* **Задание**
Сколько писем каждый раз бывает, согласно словам Алексея Ивановича Кондратовича в приведенных ниже воспоминаниях?

Но в подобных случаях он иногда, к чести своей, бывал и не до конца принципиален, и случалось, что, отшумевшись, распоряжался заплатить бедному поэту, причем делал это часто за свой счет. Денег он не жалел, а что такое нужда человеческая, понимал отлично, да и доброта его, в конце концов, никуда не девалась. ‹…› Характер и масштабы его доброты, пожалуй, очевиднее всего в письмах, которые он писал литераторам, подчас никому не известным, случайным людям, молодым и старым, одаренным и неталантливым. Писал всегда сам, никому не передоверяя, не жалея времени своего, глубоко понимая, как много будет значить в судьбе человека его письмо, его слово». [2; 399]

Алексей Иванович Кондратович:

«Ответы он пишет на аккуратных четвертушках бумаги, на листках отрывного календаря. Если письмо получается пространное, таких четвертушек оказывается много. И вообще писем бывает много, каждый раз не меньше десятка. К письмам он относится необычайно серьезно и часто недоумевает, почему в наше время ленятся их писать. „Вы уже говорили с автором, – спрашивает он иногда. – По телефону? И, наверное, рукопись отослали без письма? Ну, как же так?“ – и в голосе явственная укоризна. Сам он отвечает на рукописи обстоятельно, размышляя, цитируя, советуя. Таких писем многие сотни. Ни один из сотрудников редакции не пишет их столько, сколько он. И еще сотни всякого рода деловых бумаг. Он никогда не подписывает подготовленных кем-то текстов, даже деловые бумаги нередко переписывает по нескольку раз, с удивляющей всех тщательностью, и пишет их с особым, я бы сказал, изяществом.

Все, что он делает, он делает основательно, серьезно». [2; 349]

Григорий Яковлевич Бакланов:

«Гордился он и тем, что в его журнале лучшие корректоры, что тут никогда не встретишь ошибку, описку, неточность. Он и сам был грамотен, хотя этим качеством наделены далеко не все люди, имеющие высшее образование. Качество это в русском языке, я бы сказал, сродни чувству слова. Встретив ошибку в рукописи, он непременно сам выправлял и, как мне удалось заметить, бывал даже рад, если встретится особо сложный случай правописания. Тут он и объяснит еще, отчего, почему, как по незнанию могло бы показаться, но почему так быть не должно. За ним не стояло двух-трех поколений дворянской культуры, все свои университеты он сам проходил и знания свои не стеснялся подчеркивать». [2; 512]

Владимир Яковлевич Лакшин:

«Ему чужды были мелкие придирки, исходящие из редакторских опасений, выискивание „подтекста“ и т. п. Он с текстом имел дело, и ему важно было общее впечатление и направление повести или статьи. Главное – правдиво или неправдиво, добавляет ли что-то существенное к пониманию вещей или нет. И, наконец, как написано – умелым пером или „плотничьим карандашом“?

* **Фрагмент набора данных**
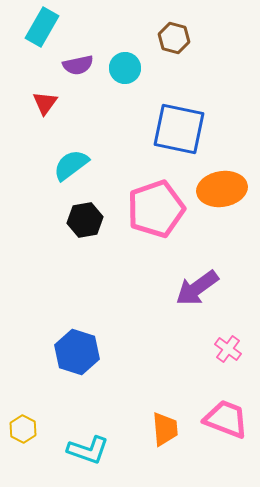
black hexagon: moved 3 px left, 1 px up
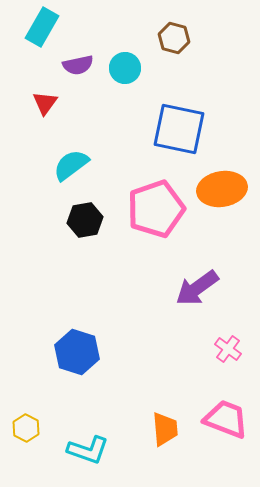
yellow hexagon: moved 3 px right, 1 px up
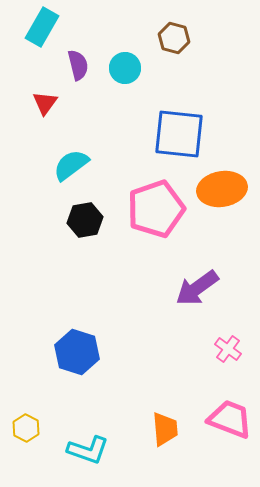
purple semicircle: rotated 92 degrees counterclockwise
blue square: moved 5 px down; rotated 6 degrees counterclockwise
pink trapezoid: moved 4 px right
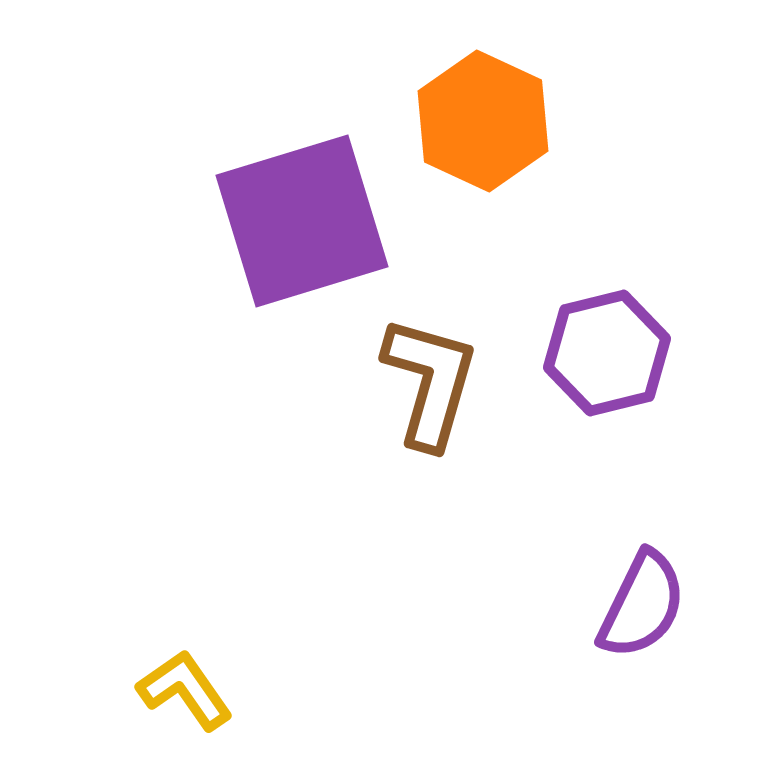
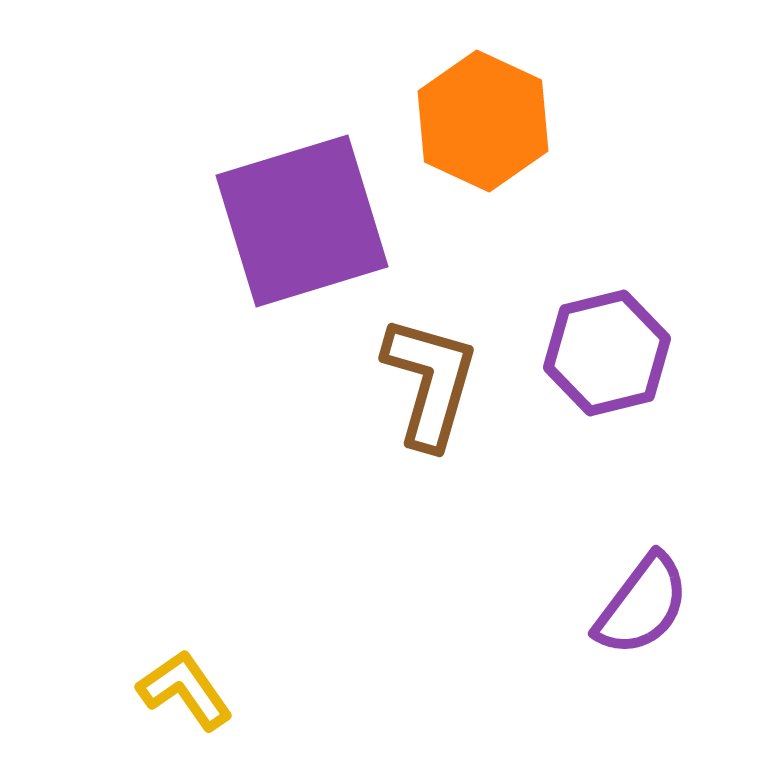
purple semicircle: rotated 11 degrees clockwise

* **Выполненное задание**
Каждый раз бывает не меньше десятка писем.